Investigating Thinking in a Fifth Grade Classroom: It's Values and Purposes for 21st Century Learning

 

A class of fifth grade students from Battle Academy will engage along side Forum participants as strategies and techniques for making thinking visible are introduced and explored. The session will occur in two parts: an active and interactive experience with the children, followed by an analytic conversation occurring in pairs, small groups, and whole group formats for Forum participants alone. This conversation will provide opportunities to de-contextualize the modeled metacognitive experience, questioning its' values and purposes for 21st Century learning.
 
The students will be in the midst of a unit integrating theatre, technology, and various writing processes. The theoretical focus for this unit of study is metacognition, illuminating and examining the thinking behaviors of students. In practice, the instructional goal is to guide students thinking behaviors, assisting as they become more individually and collectively aware of their intellectual choices, and recognizing the impact of knowledge and skill development on their thinking and the resulting outcomes. Costa & Kallick (2000) suggest infusing selective and specific thinking behaviors into units, lessons and learning tasks. By doing so, thinking becomes integral to learning, and learning about thinking becomes transferable to multiple environments and any content.
  I am working to employ this theoretically framework within my own practice so that the learners I encounter begin to recognize the interdependence of content, thinking processes, and success as workers and citizens of the 21st Century.

       
 
Scott Rosenow is the Magnet, Technology & Arts Integration Facilitator at Battle Academy, an urban elementary school in Chattanooga, TN. He wears many hats, guiding and collaborating with teachers and administrators to integrate the multiple intelligences, technology, and the arts across the curriculum. Scott previously served for seven years as SCEA's Director of Theatre Education, responsible for the theatre elements of the professional development that SCEA designs and presents. He continues to work as a teaching artist leading residencies and mentoring classroom teachers as they integrate theatre across the curriculum.   

Scott has a BA in theatre from California State University Northridge, a MFA in creative drama/children's theatre from The University of Texas at Austin, and ABD in drama/theatre education from The Ohio State University. He has taught and directed high school theatre in Texas and Hawaii, and at elementary and middle schools in Ohio and Tennessee. He directed and taught summer drama programs for the Omaha Community Playhouse, Otterbein College in Westerville, Ohio, and the University of Texas at Austin. During his four years in Hawaii he was employed as an actor and drama education specialist by the Honolulu Theatre for Youth, and an adjunct professor for Chaminade University, and the  University of Hawaii - Manoa.

- - -

### WRITTEN REQUEST 1
According to the session description, how many years did Scott Rosenow serve as SCEA's Director of Theatre Education?
### WRITTEN REQUEST 2
Retype word for word the passage of the session description that opens with "Scott Rosenow is" and closes with "theatre across the curriculum.".

Saved data entries

- - -

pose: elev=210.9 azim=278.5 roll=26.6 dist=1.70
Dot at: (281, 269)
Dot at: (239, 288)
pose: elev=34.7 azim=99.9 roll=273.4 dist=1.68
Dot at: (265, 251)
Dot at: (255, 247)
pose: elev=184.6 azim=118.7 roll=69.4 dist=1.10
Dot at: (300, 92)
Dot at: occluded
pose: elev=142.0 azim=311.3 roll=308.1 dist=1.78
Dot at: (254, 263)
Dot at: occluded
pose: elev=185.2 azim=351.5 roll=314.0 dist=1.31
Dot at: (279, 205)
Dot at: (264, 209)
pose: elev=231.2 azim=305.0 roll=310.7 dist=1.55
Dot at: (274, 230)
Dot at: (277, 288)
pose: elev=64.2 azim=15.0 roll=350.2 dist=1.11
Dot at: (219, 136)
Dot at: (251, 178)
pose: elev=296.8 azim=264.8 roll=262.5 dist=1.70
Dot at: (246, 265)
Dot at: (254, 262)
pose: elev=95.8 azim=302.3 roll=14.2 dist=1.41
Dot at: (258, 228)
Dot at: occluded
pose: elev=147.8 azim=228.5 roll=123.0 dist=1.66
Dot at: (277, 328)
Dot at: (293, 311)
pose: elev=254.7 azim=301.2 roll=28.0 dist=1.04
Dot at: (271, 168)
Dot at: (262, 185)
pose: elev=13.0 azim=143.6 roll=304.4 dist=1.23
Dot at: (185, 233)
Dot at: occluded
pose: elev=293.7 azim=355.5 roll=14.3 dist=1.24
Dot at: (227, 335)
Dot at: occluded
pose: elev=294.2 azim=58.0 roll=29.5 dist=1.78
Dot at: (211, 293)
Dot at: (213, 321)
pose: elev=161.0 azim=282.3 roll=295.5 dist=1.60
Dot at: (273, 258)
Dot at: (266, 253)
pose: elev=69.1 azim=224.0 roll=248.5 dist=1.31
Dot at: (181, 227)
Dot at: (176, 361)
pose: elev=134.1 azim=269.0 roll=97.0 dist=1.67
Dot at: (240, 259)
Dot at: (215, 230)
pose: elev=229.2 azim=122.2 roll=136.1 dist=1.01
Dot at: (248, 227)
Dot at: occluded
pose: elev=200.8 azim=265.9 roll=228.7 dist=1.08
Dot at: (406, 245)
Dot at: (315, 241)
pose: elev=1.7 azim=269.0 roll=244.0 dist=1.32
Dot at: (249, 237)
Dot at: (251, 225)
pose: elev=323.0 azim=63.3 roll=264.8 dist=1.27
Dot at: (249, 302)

- - -

### TASK SOLUTION 1
Seven years.

### TASK SOLUTION 2
Scott Rosenow is the Magnet, Technology & Arts Integration Facilitator at Battle Academy, an urban elementary school in Chattanooga, TN. He wears many hats, guiding and collaborating with teachers and administrators to integrate the multiple intelligences, technology, and the arts across the curriculum. Scott previously served for seven years as SCEA's Director of Theatre Education, responsible for the theatre elements of the professional development that SCEA designs and presents. He continues to work as a teaching artist leading residencies and mentoring classroom teachers as they integrate theatre across the curriculum.